Unlike most people, I am not ashamed to say that I was once a social media addict. It used to be so bad that the first thing I did when I woke up was update my Twitter feed then I realised that I was living an unreal reality.
Waking up in the middle of the night to use the bathroom was the most exciting thing because it meant that I had an excuse to check on it. “I was up already,” I’d reason. Then reality hit me when I realised I was busy “unfollowing” and “blocking” people in my real life. People I actually knew. If someone did as much as not reply my text message or reply it late the first thing I’d think would be I’m unfollowing and blocking him or her from my life – this I did by deleting their number from my phone and ignoring them completely.
Then came the problems of hustling for their numbers when they were now pissed at me. It was stressful and as if that was not bad enough I started craving likes even in real life situations. I’d say the most socially acceptable thing hoping someone would applaud me. I lived for the applause. There are many apologies in today’s media than I have ever witnessed in my time in this life. People are apologising for saying the most sensible things.
Recently Russell Crowe had to apologise for suggesting older women start looking for roles more age appropriate instead of craving the same roles they played 20 years earlier. Meryl Streep accepted her situation earlier than most and she has been getting roles forever. The same can be said about Diane Keaton. So after saying this some women activists started making noise and he had to apologise for making sense.
Come on guys. Had one influential person like Nicki Minaj said he had made sense the whole social media world would have jumped in and supported him and talked about how wise he was. People are bashing other people for saying the same exact things we say in the privacy of our living rooms. So things took a wrong turn for me when I realised that I was slowly losing touch with myself even in real conversations. When you lose yourself you become frightened to be yourself. Then there was the fear of missing out. But 2 months outside the Twitter-sphere, I stopped caring about the smallest things that happen on the other side of the world. It did not matter that some rappers were fighting in a club. I also stopped caring about how outraged some animal lovers were about how a dog was made to sleep outside in his dog-house instead of sleeping on the bed with his owner.

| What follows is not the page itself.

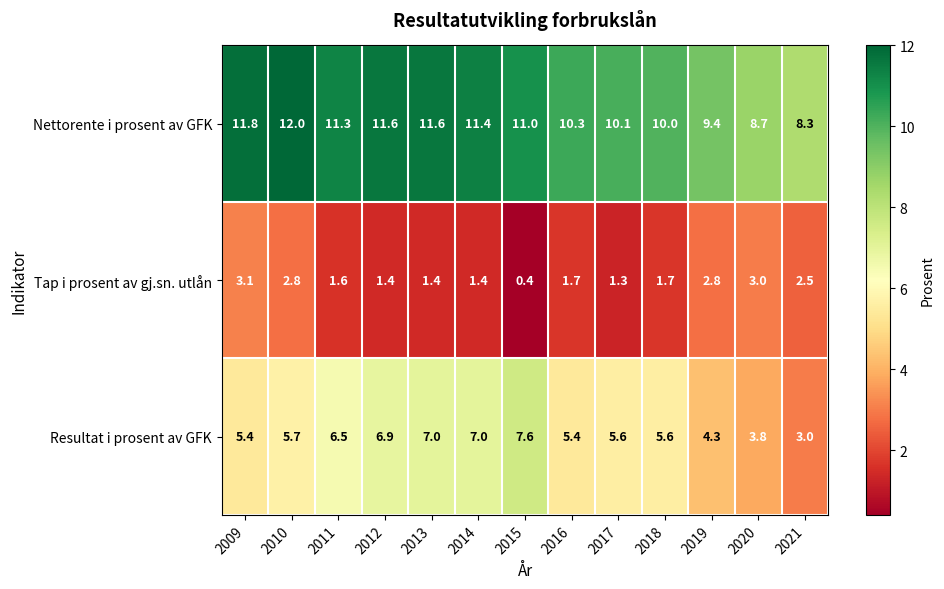

At which category does the chart reach its peak across all series?

2010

That’s how ridiculous these activists have become. Everything can be defended. Even the sickest crimes can be defended or explained away considering you have enough outraged people on social media or even enough sympathetic people. And sympathetic people are the most vocal because they’ll be talking from a place where they’ll be feeling justified and angelic for “feeling for another person,” no matter how guilty he or she is. But life and conversations are much nicer in real life because you get to witness facial expressions not someone’s best selfie which expects say can be made better by the light and the angle of the camera.